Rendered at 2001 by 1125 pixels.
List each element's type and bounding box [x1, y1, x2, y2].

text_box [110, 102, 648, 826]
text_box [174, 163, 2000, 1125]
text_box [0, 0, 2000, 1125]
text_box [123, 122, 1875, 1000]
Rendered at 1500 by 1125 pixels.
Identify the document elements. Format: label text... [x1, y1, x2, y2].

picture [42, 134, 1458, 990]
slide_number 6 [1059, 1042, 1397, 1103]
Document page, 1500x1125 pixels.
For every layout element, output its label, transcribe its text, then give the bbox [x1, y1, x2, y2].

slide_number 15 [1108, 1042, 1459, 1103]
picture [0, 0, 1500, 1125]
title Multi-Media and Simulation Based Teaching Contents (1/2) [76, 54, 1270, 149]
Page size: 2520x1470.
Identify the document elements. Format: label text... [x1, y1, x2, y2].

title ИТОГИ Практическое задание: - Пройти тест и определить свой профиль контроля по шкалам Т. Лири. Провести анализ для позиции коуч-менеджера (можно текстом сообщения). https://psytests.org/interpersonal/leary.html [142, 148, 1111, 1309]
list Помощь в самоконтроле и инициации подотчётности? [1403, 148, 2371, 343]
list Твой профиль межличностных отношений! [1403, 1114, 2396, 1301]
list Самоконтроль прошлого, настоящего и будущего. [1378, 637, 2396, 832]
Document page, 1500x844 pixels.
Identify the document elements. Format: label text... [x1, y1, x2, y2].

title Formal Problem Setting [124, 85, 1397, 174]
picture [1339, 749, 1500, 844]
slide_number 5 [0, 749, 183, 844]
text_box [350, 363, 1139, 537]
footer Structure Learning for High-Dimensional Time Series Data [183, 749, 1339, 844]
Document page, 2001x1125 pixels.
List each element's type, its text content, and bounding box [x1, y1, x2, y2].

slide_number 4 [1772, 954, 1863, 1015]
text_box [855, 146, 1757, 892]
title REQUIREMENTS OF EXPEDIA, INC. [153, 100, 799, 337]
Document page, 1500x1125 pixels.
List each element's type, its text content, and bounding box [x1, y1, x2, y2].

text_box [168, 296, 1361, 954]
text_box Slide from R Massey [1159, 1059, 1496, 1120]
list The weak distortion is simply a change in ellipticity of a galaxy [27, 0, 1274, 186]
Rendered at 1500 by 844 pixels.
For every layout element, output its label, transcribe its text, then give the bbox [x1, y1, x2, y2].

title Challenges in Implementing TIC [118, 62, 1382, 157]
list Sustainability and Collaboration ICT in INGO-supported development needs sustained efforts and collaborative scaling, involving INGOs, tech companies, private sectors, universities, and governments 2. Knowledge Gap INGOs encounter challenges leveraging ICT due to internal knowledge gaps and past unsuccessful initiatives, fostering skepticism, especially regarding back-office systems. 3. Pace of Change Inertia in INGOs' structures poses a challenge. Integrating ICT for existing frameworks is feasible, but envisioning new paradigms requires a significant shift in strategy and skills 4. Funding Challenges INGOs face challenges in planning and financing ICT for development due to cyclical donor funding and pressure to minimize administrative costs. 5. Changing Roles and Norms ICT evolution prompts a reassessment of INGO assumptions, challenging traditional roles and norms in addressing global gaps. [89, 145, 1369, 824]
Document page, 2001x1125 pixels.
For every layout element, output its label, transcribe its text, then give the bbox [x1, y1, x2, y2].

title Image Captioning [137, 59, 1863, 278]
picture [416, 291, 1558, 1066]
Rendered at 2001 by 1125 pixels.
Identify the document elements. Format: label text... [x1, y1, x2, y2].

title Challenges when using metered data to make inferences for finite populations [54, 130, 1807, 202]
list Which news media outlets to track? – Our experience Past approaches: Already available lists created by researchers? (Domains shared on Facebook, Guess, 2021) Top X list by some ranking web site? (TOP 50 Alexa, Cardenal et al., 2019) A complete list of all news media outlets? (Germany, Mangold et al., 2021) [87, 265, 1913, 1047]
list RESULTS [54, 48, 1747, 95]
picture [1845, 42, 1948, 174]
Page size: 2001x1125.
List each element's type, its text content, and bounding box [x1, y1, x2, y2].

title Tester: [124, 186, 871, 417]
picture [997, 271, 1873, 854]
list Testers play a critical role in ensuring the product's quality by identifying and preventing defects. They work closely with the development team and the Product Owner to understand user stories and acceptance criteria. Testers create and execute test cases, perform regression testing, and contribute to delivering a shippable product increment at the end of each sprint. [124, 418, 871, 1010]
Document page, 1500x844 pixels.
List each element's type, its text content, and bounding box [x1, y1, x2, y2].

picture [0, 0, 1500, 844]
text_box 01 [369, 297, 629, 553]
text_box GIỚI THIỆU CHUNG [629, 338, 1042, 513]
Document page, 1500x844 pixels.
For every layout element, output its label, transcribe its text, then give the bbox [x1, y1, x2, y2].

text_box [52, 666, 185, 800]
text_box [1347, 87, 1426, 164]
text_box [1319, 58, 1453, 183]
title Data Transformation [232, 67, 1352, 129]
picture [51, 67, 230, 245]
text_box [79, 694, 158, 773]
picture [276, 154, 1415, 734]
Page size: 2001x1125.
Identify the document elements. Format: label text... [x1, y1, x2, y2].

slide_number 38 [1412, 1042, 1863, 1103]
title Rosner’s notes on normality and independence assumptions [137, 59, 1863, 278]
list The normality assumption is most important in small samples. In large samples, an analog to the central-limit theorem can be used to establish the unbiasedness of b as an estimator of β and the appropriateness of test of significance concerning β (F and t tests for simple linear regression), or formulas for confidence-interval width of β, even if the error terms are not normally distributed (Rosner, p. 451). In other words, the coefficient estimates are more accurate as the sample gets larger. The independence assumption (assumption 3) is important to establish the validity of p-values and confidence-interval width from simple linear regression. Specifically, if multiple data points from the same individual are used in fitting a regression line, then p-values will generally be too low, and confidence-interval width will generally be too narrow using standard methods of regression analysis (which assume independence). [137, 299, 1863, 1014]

EXERCISE INSTRUCTIONS => Using the data above, repeat every line exactly.

RESPONSE AREA =>
Rendered at 2001 by 1125 pixels.
List each element's type and bounding box [x1, y1, x2, y2].

text_box [110, 102, 648, 826]
text_box [174, 163, 2000, 1125]
text_box [0, 0, 2000, 1125]
text_box [123, 122, 1875, 1000]
Rendered at 1500 by 1125 pixels.
Identify the document elements. Format: label text... [x1, y1, x2, y2].

picture [42, 134, 1458, 990]
slide_number 6 [1059, 1042, 1397, 1103]
Document page, 1500x1125 pixels.
For every layout element, output its label, transcribe its text, then give the bbox [x1, y1, x2, y2].

slide_number 15 [1108, 1042, 1459, 1103]
picture [0, 0, 1500, 1125]
title Multi-Media and Simulation Based Teaching Contents (1/2) [76, 54, 1270, 149]
Page size: 2520x1470.
Identify the document elements. Format: label text... [x1, y1, x2, y2].

title ИТОГИ Практическое задание: - Пройти тест и определить свой профиль контроля по шкалам Т. Лири. Провести анализ для позиции коуч-менеджера (можно текстом сообщения). https://psytests.org/interpersonal/leary.html [142, 148, 1111, 1309]
list Помощь в самоконтроле и инициации подотчётности? [1403, 148, 2371, 343]
list Твой профиль межличностных отношений! [1403, 1114, 2396, 1301]
list Самоконтроль прошлого, настоящего и будущего. [1378, 637, 2396, 832]
Document page, 1500x844 pixels.
Identify the document elements. Format: label text... [x1, y1, x2, y2].

title Formal Problem Setting [124, 85, 1397, 174]
picture [1339, 749, 1500, 844]
slide_number 5 [0, 749, 183, 844]
text_box [350, 363, 1139, 537]
footer Structure Learning for High-Dimensional Time Series Data [183, 749, 1339, 844]
Document page, 2001x1125 pixels.
List each element's type, its text content, and bounding box [x1, y1, x2, y2].

slide_number 4 [1772, 954, 1863, 1015]
text_box [855, 146, 1757, 892]
title REQUIREMENTS OF EXPEDIA, INC. [153, 100, 799, 337]
Document page, 1500x1125 pixels.
List each element's type, its text content, and bounding box [x1, y1, x2, y2].

text_box [168, 296, 1361, 954]
text_box Slide from R Massey [1159, 1059, 1496, 1120]
list The weak distortion is simply a change in ellipticity of a galaxy [27, 0, 1274, 186]
Rendered at 1500 by 844 pixels.
For every layout element, output its label, transcribe its text, then give the bbox [x1, y1, x2, y2].

title Challenges in Implementing TIC [118, 62, 1382, 157]
list Sustainability and Collaboration ICT in INGO-supported development needs sustained efforts and collaborative scaling, involving INGOs, tech companies, private sectors, universities, and governments 2. Knowledge Gap INGOs encounter challenges leveraging ICT due to internal knowledge gaps and past unsuccessful initiatives, fostering skepticism, especially regarding back-office systems. 3. Pace of Change Inertia in INGOs' structures poses a challenge. Integrating ICT for existing frameworks is feasible, but envisioning new paradigms requires a significant shift in strategy and skills 4. Funding Challenges INGOs face challenges in planning and financing ICT for development due to cyclical donor funding and pressure to minimize administrative costs. 5. Changing Roles and Norms ICT evolution prompts a reassessment of INGO assumptions, challenging traditional roles and norms in addressing global gaps. [89, 145, 1369, 824]
Document page, 2001x1125 pixels.
For every layout element, output its label, transcribe its text, then give the bbox [x1, y1, x2, y2].

title Image Captioning [137, 59, 1863, 278]
picture [416, 291, 1558, 1066]
Rendered at 2001 by 1125 pixels.
Identify the document elements. Format: label text... [x1, y1, x2, y2].

title Challenges when using metered data to make inferences for finite populations [54, 130, 1807, 202]
list Which news media outlets to track? – Our experience Past approaches: Already available lists created by researchers? (Domains shared on Facebook, Guess, 2021) Top X list by some ranking web site? (TOP 50 Alexa, Cardenal et al., 2019) A complete list of all news media outlets? (Germany, Mangold et al., 2021) [87, 265, 1913, 1047]
list RESULTS [54, 48, 1747, 95]
picture [1845, 42, 1948, 174]
Page size: 2001x1125.
List each element's type, its text content, and bounding box [x1, y1, x2, y2].

title Tester: [124, 186, 871, 417]
picture [997, 271, 1873, 854]
list Testers play a critical role in ensuring the product's quality by identifying and preventing defects. They work closely with the development team and the Product Owner to understand user stories and acceptance criteria. Testers create and execute test cases, perform regression testing, and contribute to delivering a shippable product increment at the end of each sprint. [124, 418, 871, 1010]
Document page, 1500x844 pixels.
List each element's type, its text content, and bounding box [x1, y1, x2, y2].

picture [0, 0, 1500, 844]
text_box 01 [369, 297, 629, 553]
text_box GIỚI THIỆU CHUNG [629, 338, 1042, 513]
Document page, 1500x844 pixels.
For every layout element, output its label, transcribe its text, then give the bbox [x1, y1, x2, y2].

text_box [52, 666, 185, 800]
text_box [1347, 87, 1426, 164]
text_box [1319, 58, 1453, 183]
title Data Transformation [232, 67, 1352, 129]
picture [51, 67, 230, 245]
text_box [79, 694, 158, 773]
picture [276, 154, 1415, 734]
Page size: 2001x1125.
Identify the document elements. Format: label text... [x1, y1, x2, y2].

slide_number 38 [1412, 1042, 1863, 1103]
title Rosner’s notes on normality and independence assumptions [137, 59, 1863, 278]
list The normality assumption is most important in small samples. In large samples, an analog to the central-limit theorem can be used to establish the unbiasedness of b as an estimator of β and the appropriateness of test of significance concerning β (F and t tests for simple linear regression), or formulas for confidence-interval width of β, even if the error terms are not normally distributed (Rosner, p. 451). In other words, the coefficient estimates are more accurate as the sample gets larger. The independence assumption (assumption 3) is important to establish the validity of p-values and confidence-interval width from simple linear regression. Specifically, if multiple data points from the same individual are used in fitting a regression line, then p-values will generally be too low, and confidence-interval width will generally be too narrow using standard methods of regression analysis (which assume independence). [137, 299, 1863, 1014]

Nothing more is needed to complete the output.